The main part of the recovery was about six weeks, but Turner says she's not fully recovered.

"You can always reject [the kidney] at anytime and the only problem I have is I really don't have an immune system yet."

Caring for a new life

Although Turner may have had a successful transplant, she now has a life full of even more responsibility. There's a duty that goes along with the transplant, such as being able to pay for medication, dietary restrictions and limited sun exposure.

"If you can't pay [for the medication] then the kidney is going to fail," she explains. She also has to drink three liters of water each day, and can't go out in the sun because the immunosuppressant medication she is prescribed makes her very prone to developingskin cancer.

She also takes her blood pressure and temperature twice a day, and weighs herself each morning.

If her weight goes up by three pounds it can be a sign of rejection because then she's retaining water, if her temperature rises above 99 degrees she has to call the center immediately, and high blood pressure can cause kidney damage.

Following surgery she was taking 40 pills a day, but is now down to 26 pills daily.

"If you don't take [the pills] you'll lose the kidney," she says, noting her immunosuppressant medications are over $3,000 per month, and she pays $600 for a shot she administers to herself twice a week, but TriCare has paid for the medications.

She says it's worth every effort though and with everything she does and the decisions she makes she asks herself, "is this honoring the person who gave me the kidney'".
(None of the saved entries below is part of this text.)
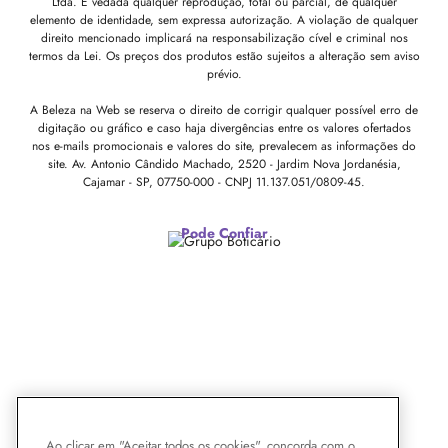
Ltda. É vedada qualquer reprodução, total ou parcial, de qualquer
elemento de identidade, sem expressa autorização. A violação de qualquer
direito mencionado implicará na responsabilização cível e criminal nos
termos da Lei. Os preços dos produtos estão sujeitos a alteração sem aviso
prévio.
A Beleza na Web se reserva o direito de corrigir qualquer possível erro de
digitação ou gráfico e caso haja divergências entre os valores ofertados
nos e-mails promocionais e valores do site, prevalecem as informações do
site.
Av. Antonio Cândido Machado, 2520 - Jardim Nova Jordanésia,
Cajamar - SP, 07750-000 -
CNPJ 11.137.051/0809-45.
Pode Confiar
Ao clicar em "Aceitar todos os cookies", concorda com o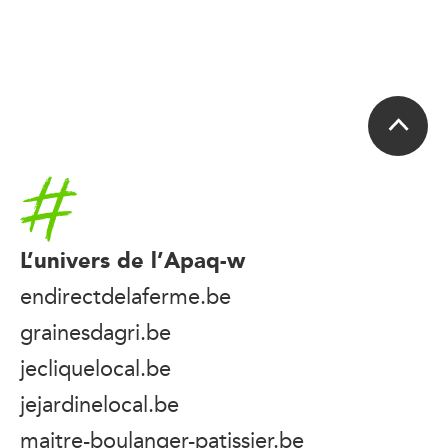
Accueil
L’univers de l’Apaq-w
endirectdelaferme.be
grainesdagri.be
jecliquelocal.be
jejardinelocal.be
maitre-boulanger-patissier.be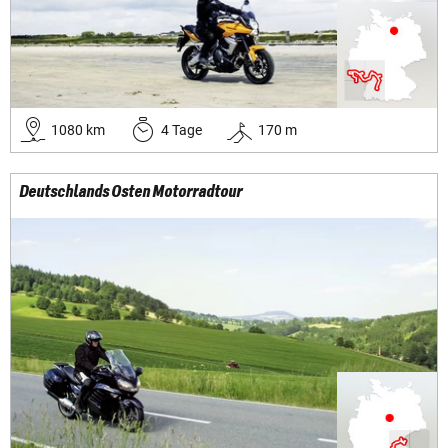
1080
km
4
Tage
170
m
Deutschlands Osten Motorradtour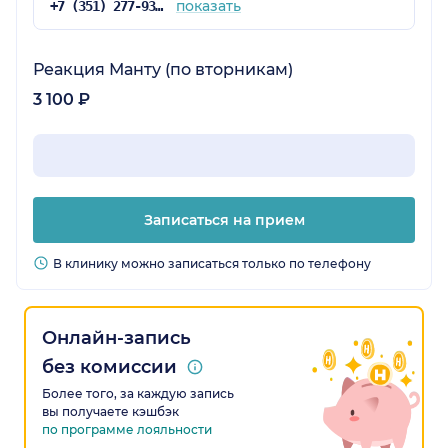
показать
+7 (351) 277-93-31
Реакция Манту (по вторникам)
3 100 ₽
Записаться на прием
В клинику можно записаться только по телефону
Онлайн-запись
без комиссии
Более того, за каждую запись
вы получаете кэшбэк
по программе лояльности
Passing on more than genes

Currently there is no cure for polycystic kidney disease, and Turner says she is concerned for Morgan, but hopes her experience might give her daughter the upper-hand at dealing with the situation if it ever arises.

"I think she's seen it's hard and awful in the beginning but the longer I was on [dialysis], the better I got. You just have to be positive," she says, noting her biggest challenge was keeping a positive attitude.

"We had a moment while I was in dialysis. I was hysterically crying thinking, 'there's no way I can do this; I'm not going to make it,' and Morgan walked in the room and I [told her] 'I am so sorry. What did I do to you'' and she [said] but I'm alive and I wouldn't be here if you made that decision,'" Turner says, adding, "she was actually comforting me."

Donating life

"More people need to know they can be living donors," says Turner, who encourages everyone to become an organ donor. "I'm a donor, so I can still donate my heart, liver and lungs."

"Just the fact that they can take an organ out of somebody else and put it in you and it works, and it's like nothing ever happened to you is just a miracle in itself," she says.

To become a living donor, contact a transplant center, such as University Medical Center in Tucson.

"It's made such an impact, in not only mine, but my [children's] and husband's [lives]," she adds.

Turner also suggests everyone have a living will which states their intentions, and notes a person is never too young to have a living will.

"Now I don't take anything for granted," Turner says. "It's not about what you have; it's about the people you're with. It's just enjoying them and knowing I'm going to be there for graduations and weddings and grandchildren."